QUESTIONS D'ÉTUDE:
1) Restituez, dans l'extrait sur la papeterie et la carterie, tout ce qui va de « Mon autre cheval » jusqu'à « du magasin actuel. ».
2) D'après l'extrait sur la papeterie et la carterie, avec quelle marque le magasin travaille-t-il en exclusivité pour les cartes ?
3) Résumez l'extrait sur la papeterie et la carterie en deux phrases.

EXTRAIT CHOISI:
* * * * * * *
Importante papeterie

Mon autre cheval de bataille, c’est la papeterie. C’est aussi un produit que nous avons commencé à travailler dans notre première librairie-presse et qui représente un peu plus de 25% du magasin actuel.

Notre choix a été de ne pas proposer des produits de bon marché comme le font les grandes surfaces. Nous avons préféré travailler les grosses marques et, une fois que vous le faites, il ne faut pas les mélanger avec des produits de moins bonne qualité, sinon les clients vont s’y perdre. Au début, ils allaient acheter les produits d’appel dans les grandes surfaces, puis ils revenaient chez nous pour les classeurs et cahiers de qualité par la suite car ce qu’ils avaient acheté dans un premier temps n’avait pas tenu le coup. Maintenant, ils viennent chez nous directement pour trouver de la qualité et ils sont satisfaits !

Nous possédons un meuble « écriture » qui reprend les grandes marques comme Stabilo ou Pilot. J’y tenais vraiment beaucoup, car la papeterie attire tout de suite l’œil quand elle est disposée dans des meubles adaptés. Jusqu’à présent, mon chiffre d’affaires me prouve que c’était le bon choix.

 

Carterie et produits d’appel

Nous travaillons la carterie depuis toujours. Nous avons six mètres de cartes avec sept ou huit tourniquets et deux mètres de meuble. Cela fonctionne très bien aussi et je fais plus du double du chiffre d’affaires par rapport à quand mon magasin était de l’autre côté.

Nous avions déjà pas mal de carterie, mais les tourniquets étaient un peu éparpillés dans le magasin alors qu’ici ils forment un bloc donc cela rend mieux. Je travaille en exclusivité avec Hallmark et un tout nouveau stock. Je travaillais déjà avec eux avant donc ils m’ont repris mon ancien stock et tout rempli. C’est du compte ferme, mais ils reprennent tout ce qui est saisonnier.
* * * * * * *
DONNÉES ENREGISTRÉES:
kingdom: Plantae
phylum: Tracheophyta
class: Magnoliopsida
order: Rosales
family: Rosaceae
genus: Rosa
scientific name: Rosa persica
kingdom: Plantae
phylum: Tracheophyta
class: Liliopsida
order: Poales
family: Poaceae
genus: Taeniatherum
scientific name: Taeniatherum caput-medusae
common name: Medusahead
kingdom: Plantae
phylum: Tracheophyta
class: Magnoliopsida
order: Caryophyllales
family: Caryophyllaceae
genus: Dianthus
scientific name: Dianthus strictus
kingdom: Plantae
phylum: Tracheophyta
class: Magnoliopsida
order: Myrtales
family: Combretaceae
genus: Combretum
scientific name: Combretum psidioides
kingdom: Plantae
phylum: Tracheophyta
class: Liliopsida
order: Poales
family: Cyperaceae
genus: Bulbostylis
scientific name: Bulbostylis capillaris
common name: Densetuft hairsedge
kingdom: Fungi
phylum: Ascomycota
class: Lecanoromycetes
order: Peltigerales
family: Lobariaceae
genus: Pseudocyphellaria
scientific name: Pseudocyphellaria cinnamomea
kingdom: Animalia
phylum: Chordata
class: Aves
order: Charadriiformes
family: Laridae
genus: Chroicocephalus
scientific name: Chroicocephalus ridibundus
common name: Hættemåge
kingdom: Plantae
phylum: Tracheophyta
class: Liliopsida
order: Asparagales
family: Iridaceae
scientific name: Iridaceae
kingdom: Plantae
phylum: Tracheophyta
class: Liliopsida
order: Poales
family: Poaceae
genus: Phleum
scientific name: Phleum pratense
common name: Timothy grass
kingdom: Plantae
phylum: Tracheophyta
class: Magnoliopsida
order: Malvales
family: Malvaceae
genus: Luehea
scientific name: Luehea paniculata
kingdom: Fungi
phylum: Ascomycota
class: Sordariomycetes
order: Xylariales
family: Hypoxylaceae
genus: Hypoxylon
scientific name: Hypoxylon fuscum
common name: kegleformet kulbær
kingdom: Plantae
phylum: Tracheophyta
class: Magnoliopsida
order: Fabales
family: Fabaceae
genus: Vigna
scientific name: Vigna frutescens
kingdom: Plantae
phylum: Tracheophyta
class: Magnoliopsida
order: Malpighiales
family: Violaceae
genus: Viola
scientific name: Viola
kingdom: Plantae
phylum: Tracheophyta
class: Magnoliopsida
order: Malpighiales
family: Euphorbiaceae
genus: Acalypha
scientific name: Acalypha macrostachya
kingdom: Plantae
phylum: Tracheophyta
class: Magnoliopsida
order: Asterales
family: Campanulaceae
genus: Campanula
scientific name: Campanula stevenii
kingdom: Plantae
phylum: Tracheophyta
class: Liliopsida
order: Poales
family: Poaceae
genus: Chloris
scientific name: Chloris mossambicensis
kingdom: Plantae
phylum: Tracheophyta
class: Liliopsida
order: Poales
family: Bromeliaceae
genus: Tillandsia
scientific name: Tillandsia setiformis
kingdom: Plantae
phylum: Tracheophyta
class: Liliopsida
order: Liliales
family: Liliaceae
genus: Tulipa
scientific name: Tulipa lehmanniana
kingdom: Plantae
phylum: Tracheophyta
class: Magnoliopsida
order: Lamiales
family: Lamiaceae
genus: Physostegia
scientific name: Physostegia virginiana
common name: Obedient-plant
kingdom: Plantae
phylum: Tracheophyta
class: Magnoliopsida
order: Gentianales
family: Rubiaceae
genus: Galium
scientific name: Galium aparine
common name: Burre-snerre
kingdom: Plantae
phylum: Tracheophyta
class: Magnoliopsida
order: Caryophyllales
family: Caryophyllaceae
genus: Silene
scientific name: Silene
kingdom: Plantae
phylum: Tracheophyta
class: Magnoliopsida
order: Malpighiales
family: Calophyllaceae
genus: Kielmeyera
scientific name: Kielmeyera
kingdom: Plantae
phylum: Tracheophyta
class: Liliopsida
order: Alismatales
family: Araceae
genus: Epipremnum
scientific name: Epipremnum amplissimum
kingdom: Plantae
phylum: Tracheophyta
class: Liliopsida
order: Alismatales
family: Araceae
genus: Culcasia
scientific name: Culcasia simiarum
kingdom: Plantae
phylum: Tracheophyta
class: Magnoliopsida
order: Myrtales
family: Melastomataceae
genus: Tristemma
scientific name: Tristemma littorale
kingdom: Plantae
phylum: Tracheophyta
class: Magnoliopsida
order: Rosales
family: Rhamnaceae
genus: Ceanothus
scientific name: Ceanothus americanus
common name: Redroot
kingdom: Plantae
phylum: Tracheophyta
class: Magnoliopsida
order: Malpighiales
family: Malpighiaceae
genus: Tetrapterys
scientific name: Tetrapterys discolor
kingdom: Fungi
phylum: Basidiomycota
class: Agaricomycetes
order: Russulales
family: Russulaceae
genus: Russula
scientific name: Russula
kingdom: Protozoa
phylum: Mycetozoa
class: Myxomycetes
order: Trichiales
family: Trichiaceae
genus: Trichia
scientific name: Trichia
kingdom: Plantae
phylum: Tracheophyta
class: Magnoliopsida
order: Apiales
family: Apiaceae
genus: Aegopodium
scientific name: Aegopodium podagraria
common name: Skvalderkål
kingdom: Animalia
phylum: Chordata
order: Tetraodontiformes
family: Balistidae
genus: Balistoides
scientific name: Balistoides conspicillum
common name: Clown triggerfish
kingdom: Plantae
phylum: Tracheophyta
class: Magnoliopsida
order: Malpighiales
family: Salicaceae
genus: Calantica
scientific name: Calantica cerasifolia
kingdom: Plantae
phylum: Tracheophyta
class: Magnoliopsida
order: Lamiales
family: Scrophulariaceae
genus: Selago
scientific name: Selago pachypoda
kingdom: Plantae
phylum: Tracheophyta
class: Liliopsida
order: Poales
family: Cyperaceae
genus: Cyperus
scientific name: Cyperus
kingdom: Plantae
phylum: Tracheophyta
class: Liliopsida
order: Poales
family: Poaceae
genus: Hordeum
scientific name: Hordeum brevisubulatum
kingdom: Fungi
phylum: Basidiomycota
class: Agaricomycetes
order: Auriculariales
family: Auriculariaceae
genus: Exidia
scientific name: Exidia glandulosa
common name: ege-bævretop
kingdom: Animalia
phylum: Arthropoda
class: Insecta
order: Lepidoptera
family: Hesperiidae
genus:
* * * * * * *
CORRIGÉ:
1)
Mon autre cheval de bataille, c’est la papeterie. C’est aussi un produit que nous avons commencé à travailler dans notre première librairie-presse et qui représente un peu plus de 25% du magasin actuel.

2) Le magasin travaille en exclusivité avec Hallmark.

3) La papeterie représente un peu plus de 25 % du magasin et mise sur les grandes marques de qualité plutôt que sur les produits bon marché des grandes surfaces, si bien que les clients viennent désormais directement chercher cette qualité. La carterie est regroupée en un bloc de tourniquets et réalise plus du double du chiffre d'affaires obtenu quand le magasin était de l'autre côté, avec Hallmark comme partenaire exclusif qui reprend tout ce qui est saisonnier.